The prevalence of aortic root dilatation (ARD) in mucopolysaccharidosis (MPS) is not well documented. We investigated aortic root measurements in 34 MPS patients at the Children’s Hospital of Orange County (CHOC). The diagnosis, treatment status, age, gender, height, weight and aortic root parameters (aortic valve annulus (AVA), sinuses of Valsalva (SoV), and sinotubular junction (STJ)) were extracted by retrospective chart review and echocardiographic measurements. Descriptive statistics, ANOVA, and paired post-hoc t-tests were used to summarize the aortic dimensions.

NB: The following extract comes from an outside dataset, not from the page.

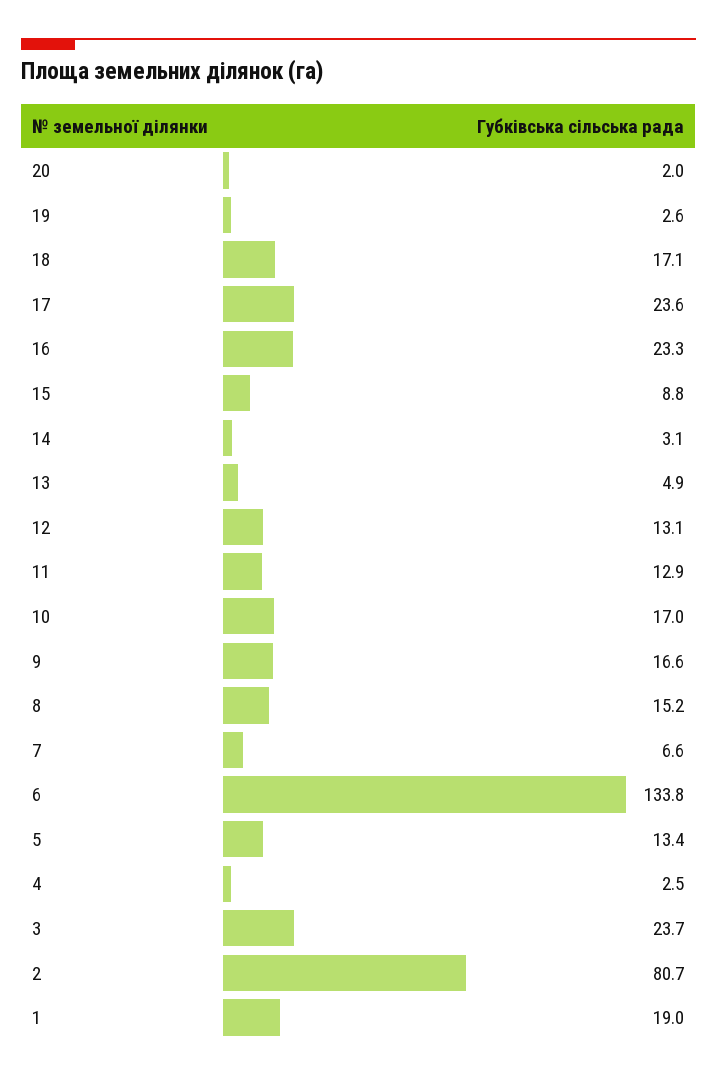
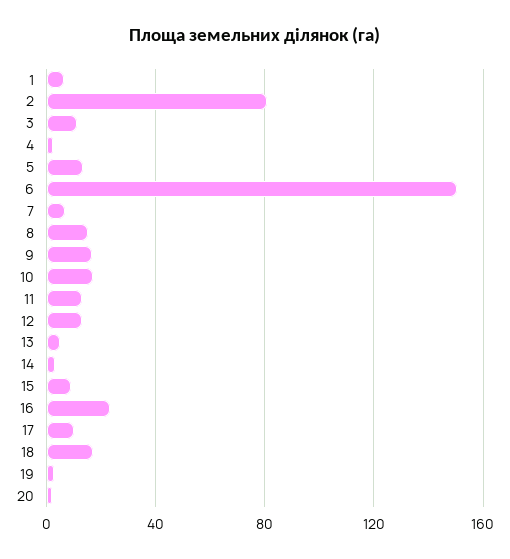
17: 23.6 -> 10
6: 133.8 -> 150
3: 23.7 -> 10
1: 19 -> 5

Exact binomial 95% confidence intervals (CIs) were constructed for ARD, defined as a z-score greater than 2 at the SoV. The patient age ranged from 3.4–25.9 years (mean 13.3 ± 6.1), the height from 0.87–1.62 meters (mean 1.24 ± 0.21), and the weight from 14.1–84.5 kg (mean 34.4 ± 18.0). The prevalence of dilation at the AVA was 41% (14/34; 95% CI: 25%–59%); at the SoV was 35% (12/34; 95% CI: 20%–54%); and at the STJ was 30% (9/30; 95% CI: 15%–49%). The highest prevalence of ARD was in MPS IVa (87.5%). There was no significant difference between mean z-scores of MPS patients who received treatment with hematopoietic stem cell transplantation (HSCT) or enzyme replacement therapy (ERT) vs. untreated MPS patients at the AVA (z = 1.9 ± 2.5 vs. z = 1.5 ± 2.4; p = 0.62), SoV (z = 1.2 ± 1.6 vs. z = 1.3 ± 2.2; p = 0.79), or STJ (z = 1.0 ± 1.8 vs. z = 1.2 ± 1.6; p = 0.83). The prevalence of ARD was 35% in our cohort of MPS I–VII patients. Thus, we recommend screening for ARD on a routine basis in this patient population.